Ein Bilderbuchbeispiel in Sachen Brücke & Wirtschaftsstandort bildet die ungarische Hauptstadt Budapest. Hier waren wie bei den anderen wichtigen ungarischen Donauübergängen Komaron, Gran, Visegrad oder Peterwardein aus den Landestellen der Überfuhr Ortschaften geworden - auf dem westlichen Ufer Buda/Ofen und auf dem östlichen die Ortschaft Pest/Taban. Während aber eine Überfuhr an beiden Flussufern Versorgungs- und Unterkunftsmöglichkeiten verlangt, um die Reisenden bei Schlechtwetter oder ungünstigen Wasserverhältnissen zu versorgen, reicht bei einer Brücke eine solche Einrichtung auf nur einer Seite.

Buda gegen Pest

Besteht also das Vorhaben einer fixen Flussquerung, so entsteht ein Standortwettbewerb zwischen den Orten auf beiden Ufern. Bei diesem Wettbewerb trug die Pester Seite den Sieg davon, denn da war der Fluss ruhiger, so dass sich dort der bedeutendere Hafen entwickelte. Außerdem verliefen von Pest aus die Ausfallstraßen nach Nordosten, Osten und Südosten, nach Miskolz und Kaschau, Mähren und Galizien, Szolnok, Großwardein und Klausenburg, während die ItalienRoute zwar über Ofen ging, aber auch über Gran und Komaron Italienrouten verliefen; Ofen stand damit in harter Konkurrenz.

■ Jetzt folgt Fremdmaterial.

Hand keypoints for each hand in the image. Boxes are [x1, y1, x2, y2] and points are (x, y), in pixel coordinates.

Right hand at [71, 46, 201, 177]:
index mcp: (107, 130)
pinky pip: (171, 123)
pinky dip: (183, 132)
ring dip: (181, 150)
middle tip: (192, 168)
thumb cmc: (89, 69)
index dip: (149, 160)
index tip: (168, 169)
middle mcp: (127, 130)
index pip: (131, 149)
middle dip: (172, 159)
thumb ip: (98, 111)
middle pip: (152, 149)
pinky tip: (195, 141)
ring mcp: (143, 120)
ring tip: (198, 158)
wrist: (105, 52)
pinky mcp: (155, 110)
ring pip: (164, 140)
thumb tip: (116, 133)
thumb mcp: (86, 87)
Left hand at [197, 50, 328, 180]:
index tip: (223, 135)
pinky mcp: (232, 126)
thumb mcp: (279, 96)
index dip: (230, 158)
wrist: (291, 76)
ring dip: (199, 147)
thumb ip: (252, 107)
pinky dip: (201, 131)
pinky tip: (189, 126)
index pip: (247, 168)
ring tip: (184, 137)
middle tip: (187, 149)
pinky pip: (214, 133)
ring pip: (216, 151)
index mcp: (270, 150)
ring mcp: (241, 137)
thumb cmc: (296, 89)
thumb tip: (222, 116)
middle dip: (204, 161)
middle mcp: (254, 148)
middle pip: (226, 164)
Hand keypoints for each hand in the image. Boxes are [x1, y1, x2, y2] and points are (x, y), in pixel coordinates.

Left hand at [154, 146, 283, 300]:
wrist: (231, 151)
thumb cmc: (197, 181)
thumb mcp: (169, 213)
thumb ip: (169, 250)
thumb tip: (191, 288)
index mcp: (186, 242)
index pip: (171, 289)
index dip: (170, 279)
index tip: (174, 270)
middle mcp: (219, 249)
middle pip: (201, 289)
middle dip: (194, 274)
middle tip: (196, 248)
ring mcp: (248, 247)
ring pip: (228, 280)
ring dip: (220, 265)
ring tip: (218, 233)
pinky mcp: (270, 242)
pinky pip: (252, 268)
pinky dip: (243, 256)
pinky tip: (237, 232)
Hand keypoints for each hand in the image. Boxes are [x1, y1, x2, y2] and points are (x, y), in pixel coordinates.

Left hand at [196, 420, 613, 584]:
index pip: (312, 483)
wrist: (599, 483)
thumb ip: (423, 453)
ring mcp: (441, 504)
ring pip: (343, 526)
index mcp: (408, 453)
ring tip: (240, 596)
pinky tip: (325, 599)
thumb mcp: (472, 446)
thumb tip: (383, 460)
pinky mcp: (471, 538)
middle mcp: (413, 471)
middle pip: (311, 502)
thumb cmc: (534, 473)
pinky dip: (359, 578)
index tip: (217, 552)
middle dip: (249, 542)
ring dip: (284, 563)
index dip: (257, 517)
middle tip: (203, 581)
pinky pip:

Dann begannen sich in Pest Salz- und Getreidelager anzusiedeln, und Handelsniederlassungen konnten sich ausbreiten, da der flache landwirtschaftlich wertlose Sandboden billig war. Andererseits gab es reiche Wasservorkommen, eine wichtige Siedlungsvoraussetzung sowie Lehmvorkommen für das Brennen von Ziegeln. Der Kalksteinfels wiederum eignete sich für die Anlage von Höhlen und damit für Weinkeller und Braustätten. Im 19. Jahrhundert besaß Budapest bereits Hafenanlagen von über vier km Länge. Ab 1840 hatte man begonnen, die seit der Römerzeit erste ständige Brücke unterhalb von Wien zu bauen, denn vordem hatten sich die Budapester aufgrund der ungeregelten Wasserführung und des winterlichen Eisgangs der Donau mit Sommerbrücken begnügen müssen. 1849 stellte der englische Ingenieur William Thierny Clark die Holz-Eisen-Stein-Konstruktion der Szechenyi-Kettenbrücke fertig, eine Hängebrücke von 666 Meter Spannweite an zwei Pylonen.

Ein letzter Blick auf die Donau und ihre Brücken, der sich Novi Sad, der Hauptstadt der Woiwodina, zuwendet, ist weniger erfreulich. Ausgerechnet diese alte Donaustadt mit dem einstigen Übernamen "serbisches Athen", die auch unter Milosevic stets regierungskritisch war, wurde durch den Jugoslawien-Krieg und das NATO-Bombardement zu einem negativen Wahrzeichen, denn ihre drei wichtigen Donaubrücken wurden zerstört und ihre Trümmer bringen den Schiffahrtsverkehr seit Jahren zum Erliegen.